• TEXT SHOWN:
═══
Now is the time to savor great wine
Here's one of the biggest myths about wine: It gets better if you age it.
I have some experience with this illusion. Throughout my 20s, I closeted away (literally ― wines competed with shoes) a score of gift bottles of champagne on the theory that such wonderful wines shouldn't be "wasted" on a single person. I was waiting to share them with Mr. Right, an idea that (as every woman reading this and smiling to herself understands) made entire sense to me ― then. Some 12 or so years later and still unmarried, I decided to splurge and open one of the bottles. It tasted like a cross between rancid cooking sherry and stale bread. Panicked, I opened another bottle, then another. That night hundreds of dollars' worth of now worthless wine went down the drain.
I learned several lessons from that fiasco, but the one that concerns us here is the simple yet insidious fallacy that all wines get better over time. A decade of wine research later, I know it's simply not true. In fact, most of the wines in the world are meant to be aged no longer than it takes to bring them home from the store.
However, the fact that certain wines don't need to be aged in order to be enjoyed doesn't mean they can't be aged. Take Zinfandel, for example. You can certainly keep a bottle of Zin around for several years. But whether it will actually taste better is a matter of opinion.
As wines age they lose their fresh, forward fruit character. If what you loved about that Zinfandel was its deliciously explosive ripe cherry flavors, aging it would make little sense: The longer you keep it, the more you sacrifice that dramatic cherryness. In place of expressive fruitiness, an aged wine takes on more subtle flavors that often defy description. This happens as a result of molecules recombining and coalescing in unpredictable ways. Sometimes these aged flavors are gorgeous and refined. Sometimes the wine just ends up tasting tired.
Is there any way to know which path a wine will take? Not definitively. What makes a wine develop the exact flavors it does over time remains largely a mystery. Practiced wine drinkers may have an inkling, but even for the most experienced palate, it's still a guess.
That said, certain types of wine are more likely to taste better after they've been aged than others. Three key factors make this possible: sugar, acid, and tannin. Each, in its own way, acts as a preservative.
Sugar is the easiest for most people to understand. Think of that honey you've had in the cabinet for 10 years; it probably still tastes fine. Similarly, sweet wines, like sauternes, can be aged for years, even decades. Very high acid wines, such as the top German Rieslings, can also taste miraculously fresh even after 10 or more years. And those high in tannin, a compound in grape skins and seeds, are usually built to last. This is why Cabernet Sauvignon, a grape that is genetically high in tannin, is the wine you're most likely to find in people's cellars.
But for a wine to age successfully, the most important character it must possess is greatness. It must be complex, well balanced, rich, and concentrated right from the start. A simple, moderately priced every-night dinner wine is meant for tonight.
═══
• GIVEN DATA:
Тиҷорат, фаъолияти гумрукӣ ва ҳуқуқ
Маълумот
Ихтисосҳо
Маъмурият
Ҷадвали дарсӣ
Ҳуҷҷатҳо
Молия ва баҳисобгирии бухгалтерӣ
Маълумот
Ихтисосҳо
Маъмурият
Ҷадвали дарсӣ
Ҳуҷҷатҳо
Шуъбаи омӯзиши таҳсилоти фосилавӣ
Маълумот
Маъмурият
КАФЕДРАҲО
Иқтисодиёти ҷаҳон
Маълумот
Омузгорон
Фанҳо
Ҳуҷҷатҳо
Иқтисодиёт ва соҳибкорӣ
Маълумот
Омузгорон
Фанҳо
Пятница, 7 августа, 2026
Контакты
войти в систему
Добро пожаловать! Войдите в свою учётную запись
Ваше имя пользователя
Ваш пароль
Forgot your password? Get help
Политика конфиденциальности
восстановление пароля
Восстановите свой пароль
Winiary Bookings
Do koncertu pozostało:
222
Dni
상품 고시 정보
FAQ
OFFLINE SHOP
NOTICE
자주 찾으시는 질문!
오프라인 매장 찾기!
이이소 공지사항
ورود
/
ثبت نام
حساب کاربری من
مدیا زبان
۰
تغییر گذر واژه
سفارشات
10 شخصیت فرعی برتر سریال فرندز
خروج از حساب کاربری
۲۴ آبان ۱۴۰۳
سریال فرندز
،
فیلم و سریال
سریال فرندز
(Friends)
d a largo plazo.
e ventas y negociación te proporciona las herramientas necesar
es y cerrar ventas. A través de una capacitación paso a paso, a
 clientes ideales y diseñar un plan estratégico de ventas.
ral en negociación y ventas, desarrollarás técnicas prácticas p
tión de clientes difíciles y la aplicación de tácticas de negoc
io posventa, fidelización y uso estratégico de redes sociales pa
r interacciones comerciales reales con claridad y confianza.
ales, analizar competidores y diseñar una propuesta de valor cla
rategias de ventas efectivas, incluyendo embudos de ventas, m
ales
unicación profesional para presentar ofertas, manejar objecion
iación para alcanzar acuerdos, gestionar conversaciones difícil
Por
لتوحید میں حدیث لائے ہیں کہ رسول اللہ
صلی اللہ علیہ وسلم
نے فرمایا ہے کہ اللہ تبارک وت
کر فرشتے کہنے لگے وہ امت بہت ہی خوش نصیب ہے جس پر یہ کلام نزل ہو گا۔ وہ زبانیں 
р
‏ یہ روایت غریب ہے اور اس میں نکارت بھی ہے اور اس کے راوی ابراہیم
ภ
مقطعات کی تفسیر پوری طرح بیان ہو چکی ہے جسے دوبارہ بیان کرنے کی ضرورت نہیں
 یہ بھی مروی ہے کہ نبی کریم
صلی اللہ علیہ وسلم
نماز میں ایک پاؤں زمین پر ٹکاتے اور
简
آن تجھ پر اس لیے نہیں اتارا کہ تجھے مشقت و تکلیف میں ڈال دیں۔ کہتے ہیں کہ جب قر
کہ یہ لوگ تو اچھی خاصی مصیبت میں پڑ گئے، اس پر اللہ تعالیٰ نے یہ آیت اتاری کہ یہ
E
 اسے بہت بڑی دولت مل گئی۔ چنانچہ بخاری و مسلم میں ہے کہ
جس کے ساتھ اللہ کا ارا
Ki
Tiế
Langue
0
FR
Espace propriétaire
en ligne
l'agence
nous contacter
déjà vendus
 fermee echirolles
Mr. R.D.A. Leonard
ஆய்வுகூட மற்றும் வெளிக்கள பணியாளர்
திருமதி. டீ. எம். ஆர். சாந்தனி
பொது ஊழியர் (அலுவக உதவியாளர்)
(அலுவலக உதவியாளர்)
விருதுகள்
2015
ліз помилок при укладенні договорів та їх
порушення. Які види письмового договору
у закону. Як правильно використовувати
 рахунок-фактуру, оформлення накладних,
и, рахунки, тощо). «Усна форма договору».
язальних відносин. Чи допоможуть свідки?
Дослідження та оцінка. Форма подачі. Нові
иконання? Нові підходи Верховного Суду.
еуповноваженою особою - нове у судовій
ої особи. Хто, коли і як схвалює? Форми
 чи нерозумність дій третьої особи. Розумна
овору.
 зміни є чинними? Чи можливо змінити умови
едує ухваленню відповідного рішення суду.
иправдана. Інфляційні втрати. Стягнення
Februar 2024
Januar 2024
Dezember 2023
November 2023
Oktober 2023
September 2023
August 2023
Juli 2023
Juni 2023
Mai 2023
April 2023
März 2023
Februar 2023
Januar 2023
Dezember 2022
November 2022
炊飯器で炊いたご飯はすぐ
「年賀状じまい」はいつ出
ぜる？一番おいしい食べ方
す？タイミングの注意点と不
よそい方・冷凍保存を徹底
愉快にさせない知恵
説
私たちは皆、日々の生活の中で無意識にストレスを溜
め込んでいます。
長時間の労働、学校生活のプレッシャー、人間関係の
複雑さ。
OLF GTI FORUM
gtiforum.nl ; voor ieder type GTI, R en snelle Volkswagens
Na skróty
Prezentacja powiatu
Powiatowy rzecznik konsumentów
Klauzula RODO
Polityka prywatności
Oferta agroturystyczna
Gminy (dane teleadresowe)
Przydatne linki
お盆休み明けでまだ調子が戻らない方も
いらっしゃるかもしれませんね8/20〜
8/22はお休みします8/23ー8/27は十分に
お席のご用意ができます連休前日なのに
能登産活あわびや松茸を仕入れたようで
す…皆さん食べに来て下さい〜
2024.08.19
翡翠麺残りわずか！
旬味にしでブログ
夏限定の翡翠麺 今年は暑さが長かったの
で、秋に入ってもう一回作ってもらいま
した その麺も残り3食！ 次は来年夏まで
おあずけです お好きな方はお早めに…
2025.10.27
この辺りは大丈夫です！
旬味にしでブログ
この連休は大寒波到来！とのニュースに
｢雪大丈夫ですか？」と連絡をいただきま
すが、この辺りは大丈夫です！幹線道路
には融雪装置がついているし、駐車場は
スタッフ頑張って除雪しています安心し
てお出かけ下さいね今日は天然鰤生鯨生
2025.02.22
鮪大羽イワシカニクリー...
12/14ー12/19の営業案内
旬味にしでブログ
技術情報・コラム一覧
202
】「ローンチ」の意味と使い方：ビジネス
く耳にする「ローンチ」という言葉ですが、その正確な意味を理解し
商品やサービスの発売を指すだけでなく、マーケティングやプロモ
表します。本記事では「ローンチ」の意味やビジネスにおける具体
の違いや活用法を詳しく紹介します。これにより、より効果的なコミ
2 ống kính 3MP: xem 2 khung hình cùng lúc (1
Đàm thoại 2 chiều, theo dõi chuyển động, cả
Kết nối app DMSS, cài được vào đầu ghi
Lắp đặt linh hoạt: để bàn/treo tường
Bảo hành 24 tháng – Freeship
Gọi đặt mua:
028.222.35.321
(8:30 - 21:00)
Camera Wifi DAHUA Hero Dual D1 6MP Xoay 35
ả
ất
═══
• TO DO:
According to the text on aging wine, which three factors each act as a preservative?

• REPLY:
Sugar, acid, and tannin.